Sending little “kisses” home with gallery visitors landed Red Deer’s Robin Lambert a $10,000 national emerging artist prize.
Lambert, a Red Deer College visual arts instructor, amassed the most viewer votes out of five finalists in a people’s choice art contest sponsored by the RBC and Gardiner Museum of ceramics in Toronto.
His work, I Should Like to Give You a Kiss, is made up of 3,000 white porcelain thimbles, and was named for a quotation from J.M. Barrie’s Peter Pan story. When Peter tells Wendy that he doesn’t know what a kiss is, the flustered girl places a thimble in his hand and calls it a kiss.
Lambert ordered the thimbles from England, signed each of them, and lined them up on small shelves in the Gardiner Museum. People who walked by the installation were invited to take a thimble home.
The interactive exhibit “is every curator’s dream,” said Rachel Gotlieb, the chief curator. “It attempts to break down those metaphorical and physical walls that make museums seem so forbidding to the public.”

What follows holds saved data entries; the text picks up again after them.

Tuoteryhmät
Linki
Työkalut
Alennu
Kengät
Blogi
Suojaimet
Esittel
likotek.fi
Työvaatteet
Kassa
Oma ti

By inviting viewers to take a piece of art away with them, the installation also encourages people to become art collectors, Gotlieb added. “Lambert’s work very much reflects key issues in current artistic practice,” in that it engages museum visitors and presents an intriguing artistic concept in a post-disciplinary world.
Lambert, who just returned from the award ceremony in Toronto, said “it was extremely overwhelming” to win out of a strong field of contenders. “I can’t imagine what it’s like to win an Oscar, when I was sitting there and my heart was just racing. …”
The B.C. native, who studied art at RDC and the Alberta College of Art and Design before getting a master’s of fine art degree from the University of Regina, strives to include social engagement and interaction with viewers in his practice.
He was, therefore, pleased to hear from gallery volunteers that his exhibit particularly appealed to children.
One young man, who was brought in by his mother, read about the contest and placed his vote. He later took one of Lambert’s thimbles, left the gallery, and apparently reconsidered his choice.
“He came back into the museum and his mom said, ‘He wants to change his vote,’ ” said Lambert, with a chuckle. “I was told there was some mystery and maybe a little bit of magic to the piece.”
The RDC community and other Alberta artists rallied around Lambert and participated in the online voting. The local artist, who grew up in High Prairie, said he’s very grateful for their support.
Lambert is still considering how to make use of the prize money, noting some will be used to repay his student loan, while some will go towards a future art project he’s planning.